De même, qui refuse la typologie dominante pour nommer les forces politiques qui composent l’Assemblée, soit les républicains et les extrêmes, et choisit d’utiliser un vocabulaire moins stigmatisant, sera accusé de normaliser les ennemis du régime ou de faire leur jeu. Car la possibilité d’étiqueter les uns et les autres de plus ou moins avantageuse manière est au cœur du pouvoir et permet de conditionner l’opinion, qui demeure sensible au risque de la mauvaise réputation.

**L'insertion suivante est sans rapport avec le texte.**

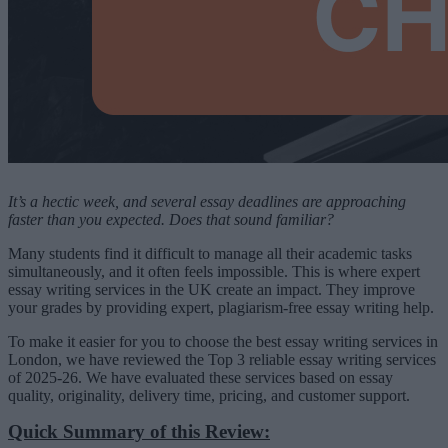
It’s a hectic week, and several essay deadlines are approaching
faster than you expected. Does that sound familiar?
Many students find it difficult to manage all their academic tasks
simultaneously, and it often feels impossible. This is where expert
essay writing services in the UK create an impact. They improve
your grades by providing expert, plagiarism-free essay writing help.
To make it easier for you to choose the best essay writing services in
London, we have reviewed the Top 3 reliable essay writing services
of 2025-26. We have evaluated these services based on essay
quality, originality, delivery time, pricing, and customer support.
Quick Summary of this Review:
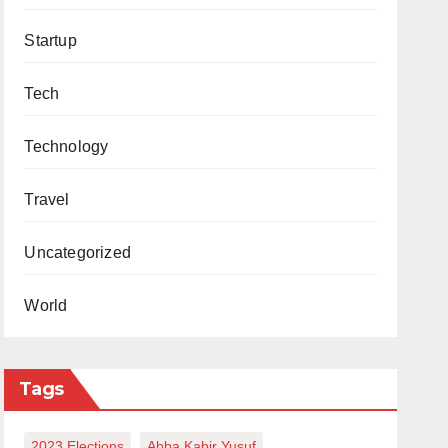
Startup
Tech
Technology
Travel
Uncategorized
World
Tags
2023 Elections
Abba Kabir Yusuf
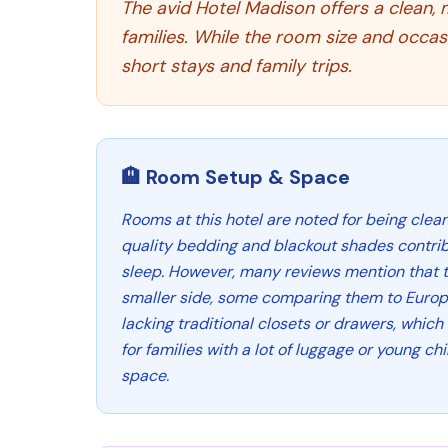
The avid Hotel Madison offers a clean, 
families. While the room size and occas
short stays and family trips.
🏨 Room Setup & Space
Rooms at this hotel are noted for being clea
quality bedding and blackout shades contrib
sleep. However, many reviews mention that 
smaller side, some comparing them to Europe
lacking traditional closets or drawers, whic
for families with a lot of luggage or young ch
space.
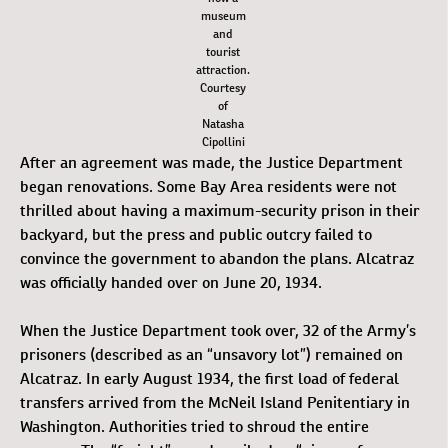
museum
and
tourist
attraction.
Courtesy
of
Natasha
Cipollini
After an agreement was made, the Justice Department
began renovations. Some Bay Area residents were not
thrilled about having a maximum-security prison in their
backyard, but the press and public outcry failed to
convince the government to abandon the plans. Alcatraz
was officially handed over on June 20, 1934.
When the Justice Department took over, 32 of the Army’s
prisoners (described as an “unsavory lot”) remained on
Alcatraz. In early August 1934, the first load of federal
transfers arrived from the McNeil Island Penitentiary in
Washington. Authorities tried to shroud the entire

Le régime panique à l’idée de perdre le monopole du récit médiatique légitime et de la hiérarchisation des informations tels qu’il faut les présenter au public. Alors il se radicalise.
Tant que cette dissidence s’exerce dans les marges, cela passe encore. Mais on ne pardonne pas à CNEWS et à C8 leur succès. À travers ces chaînes, des courants oubliés de la société française autrefois invisibilisés dans le système médiatique accèdent à l’existence publique. Dès lors, le système prend peur. Il redoute toujours qu’une voix forte se fasse entendre, fasse sauter les tabous idéologiques et donne au commun des mortels le droit de dire ce que la morale mondaine interdisait de dire jusque-là. Dès qu’une figure se distingue, il faut l’entourer d’un halo maléfique.
Plusieurs à gauche ne tolèrent tout simplement pas l’existence de la chaîne. Ils se font une fierté de la boycotter. Mais le boycott ne suffit plus. La chaine ne devrait même pas exister, même si à l’échelle du PAF, il s’agit d’une voix très minoritaire. Mais une voix dissidente, c’est une voix de trop. Je parle ici exclusivement en mon propre nom, mais il me semble que c’est moins une ligne éditoriale idéologiquement marquée qui caractérise CNEWS qu’un authentique pluralisme, qui ne se réduit pas à l’expression de cinquante nuances du discours dominant, comme c’est le cas ailleurs. C’est peut-être cela qu’on ne lui pardonne pas. ■
Mathieu Bock-Côté
Mathieu Bock-Côté est docteur en sociologie, chargé de cours aux HEC à Montréal et chroniqueur au Journal de Montréal et à Radio-Canada. Ses travaux portent principalement sur le multiculturalisme, les mutations de la démocratie contemporaine et la question nationale québécoise. Il est l’auteur d’Exercices politiques (éd. VLB, 2013), de Fin de cycle: aux origines du malaise politique québécois(éd. Boréal, 2012) et de La dénationalisation tranquille (éd. Boréal, 2007). Ses derniers livres : Le multiculturalisme comme religion politique, aux éditions du Cerf [2016] – le Le Nouveau Régime(Boréal, 2017) – Et La Révolution racialiste et autres virus idéologiques, Presses de la Cité, avril 2021, 240 p., 20 €.